L’arnaque de l’antisolitude
La peur de l’exclusion, de la marginalisation sociale, voire de la solitude, sont les craintes qui reviennent systématiquement lorsque l’affranchissement des réseaux sociaux est évoqué. S’agirait-il toutefois d’un biais cognitif? D’une illusion? C’est ce que suggèrent Yves Marry et Florent Souillot. «Le passage de la société traditionnelle à la société moderne, assorti d’une plus grande liberté individuelle, d’une vie plus urbaine et rythmée par la consommation, s’est à l’évidence accompagné d’une plus grande solitude», estiment-ils. Et de rapporter: «On sait que, depuis les années 1960, le nombre de personnes vivant seules a explosé. Avec l’usage massif des écrans, le piège réside dans l’impression de pouvoir échapper à leur solitude, alors qu’on ne fait, en réalité, que s’y enfoncer. Pour des réseaux sociaux comme Facebook, Instagram ou Snapchat, l’arnaque est désormais connue! De fait, plus de deux milliards d’humains ont un compte Facebook, avec souvent plusieurs centaines “d’amis”. On reste en lien avec des personnes croisées en voyage, avec des copains d’enfance. Mais qui peut nier qu’un échange en ligne ne vaut pas une discussion dans la vie réelle?»

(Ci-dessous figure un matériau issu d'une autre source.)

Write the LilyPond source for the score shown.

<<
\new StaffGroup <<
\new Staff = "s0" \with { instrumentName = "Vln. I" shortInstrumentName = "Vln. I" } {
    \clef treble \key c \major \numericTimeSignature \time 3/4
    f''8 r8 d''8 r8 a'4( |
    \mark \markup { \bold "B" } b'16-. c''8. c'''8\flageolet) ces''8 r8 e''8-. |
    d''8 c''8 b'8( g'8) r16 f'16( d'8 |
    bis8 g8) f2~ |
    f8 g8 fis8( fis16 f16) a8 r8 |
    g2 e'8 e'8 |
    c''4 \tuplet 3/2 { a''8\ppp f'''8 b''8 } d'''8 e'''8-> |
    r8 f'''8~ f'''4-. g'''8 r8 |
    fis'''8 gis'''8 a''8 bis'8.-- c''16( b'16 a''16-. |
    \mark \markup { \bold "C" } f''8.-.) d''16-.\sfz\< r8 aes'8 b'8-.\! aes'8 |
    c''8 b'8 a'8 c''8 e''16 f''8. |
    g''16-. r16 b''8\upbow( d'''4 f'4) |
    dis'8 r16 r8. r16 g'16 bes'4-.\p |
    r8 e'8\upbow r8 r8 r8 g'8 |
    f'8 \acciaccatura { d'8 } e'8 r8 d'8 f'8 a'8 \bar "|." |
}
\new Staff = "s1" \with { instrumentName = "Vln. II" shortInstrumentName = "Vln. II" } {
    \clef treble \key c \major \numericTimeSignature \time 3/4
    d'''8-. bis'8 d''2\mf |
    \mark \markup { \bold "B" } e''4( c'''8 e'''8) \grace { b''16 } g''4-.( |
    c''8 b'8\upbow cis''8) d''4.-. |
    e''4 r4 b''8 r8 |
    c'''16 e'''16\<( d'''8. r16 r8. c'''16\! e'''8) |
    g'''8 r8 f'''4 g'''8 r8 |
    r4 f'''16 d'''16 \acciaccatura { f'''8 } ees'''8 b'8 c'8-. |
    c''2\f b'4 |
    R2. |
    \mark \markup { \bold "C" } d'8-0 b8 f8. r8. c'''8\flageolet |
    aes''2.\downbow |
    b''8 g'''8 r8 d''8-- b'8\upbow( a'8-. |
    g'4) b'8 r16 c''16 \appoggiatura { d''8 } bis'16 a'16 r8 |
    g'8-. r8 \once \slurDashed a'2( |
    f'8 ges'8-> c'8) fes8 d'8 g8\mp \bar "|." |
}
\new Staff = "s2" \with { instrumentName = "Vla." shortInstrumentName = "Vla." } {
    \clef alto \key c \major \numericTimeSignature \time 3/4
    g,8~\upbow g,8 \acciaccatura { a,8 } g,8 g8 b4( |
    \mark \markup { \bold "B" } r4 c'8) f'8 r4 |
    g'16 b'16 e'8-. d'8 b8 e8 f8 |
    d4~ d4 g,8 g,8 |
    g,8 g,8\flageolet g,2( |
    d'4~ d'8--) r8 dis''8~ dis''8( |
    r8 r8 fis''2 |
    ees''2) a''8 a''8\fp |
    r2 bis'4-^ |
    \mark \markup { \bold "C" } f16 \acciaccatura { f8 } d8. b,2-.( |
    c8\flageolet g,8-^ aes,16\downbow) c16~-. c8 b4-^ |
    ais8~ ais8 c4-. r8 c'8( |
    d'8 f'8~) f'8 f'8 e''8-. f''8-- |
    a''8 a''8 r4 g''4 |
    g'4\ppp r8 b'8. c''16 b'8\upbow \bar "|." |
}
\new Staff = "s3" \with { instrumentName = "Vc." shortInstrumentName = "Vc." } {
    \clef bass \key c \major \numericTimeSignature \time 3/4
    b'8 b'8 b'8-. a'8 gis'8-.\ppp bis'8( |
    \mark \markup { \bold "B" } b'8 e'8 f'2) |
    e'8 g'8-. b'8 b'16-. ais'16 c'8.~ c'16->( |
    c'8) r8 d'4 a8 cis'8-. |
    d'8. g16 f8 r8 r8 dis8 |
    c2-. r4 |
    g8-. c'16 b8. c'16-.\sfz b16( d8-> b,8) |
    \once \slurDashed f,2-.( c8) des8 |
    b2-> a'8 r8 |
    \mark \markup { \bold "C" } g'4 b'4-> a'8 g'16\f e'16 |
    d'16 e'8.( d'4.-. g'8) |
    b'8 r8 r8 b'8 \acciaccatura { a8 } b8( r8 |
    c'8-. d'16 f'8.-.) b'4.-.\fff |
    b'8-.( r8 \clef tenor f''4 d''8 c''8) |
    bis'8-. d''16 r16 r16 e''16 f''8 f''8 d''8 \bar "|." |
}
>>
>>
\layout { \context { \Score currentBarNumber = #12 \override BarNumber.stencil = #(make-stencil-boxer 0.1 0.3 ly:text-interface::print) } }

Privilégier la qualité des relations sur leur quantité est l’un des credo des résistants au tout-numérique, à qui on impute la dégradation des liens sociaux. Yves Marry témoigne des ravages de la déferlante numérique qui a frappé la Birmanie au milieu des années 2010. Attaché d’ambassade dans ce pays de 2014 à 2018, il a assisté à l’impact des écrans sur la qualité de vie. «Dans les années 2010, la Birmanie a connu une séquence d’ouverture démocratique et économique. Le prix d’une puce de téléphone est passé de 500 dollars à 50 centimes! Au départ, j’ai vu cette modernisation d’un bon œil. Mais, très vite, j’ai pu en mesurer les effets sur la qualité de vie, déplore-t-il. Le quartier où j’habitais était très vivant. Le soir, on jouait de la guitare, les enfants s’amusaient dans la rue. L’ambiance était géniale.» Nostalgique, il ajoute qu’avec l’arrivée des smartphones «le changement était impressionnant. Au bout de quelques semaines, le quartier était métamorphosé, chacun s’était retranché dans son ‘‘cocon numérique’’. Et en réalité, c’est ce qui se passe partout, en Birmanie comme ailleurs dans le monde aujourd’hui: c’est ce ‘‘cocon-numérique’’ qui régente notre vie aujourd’hui.»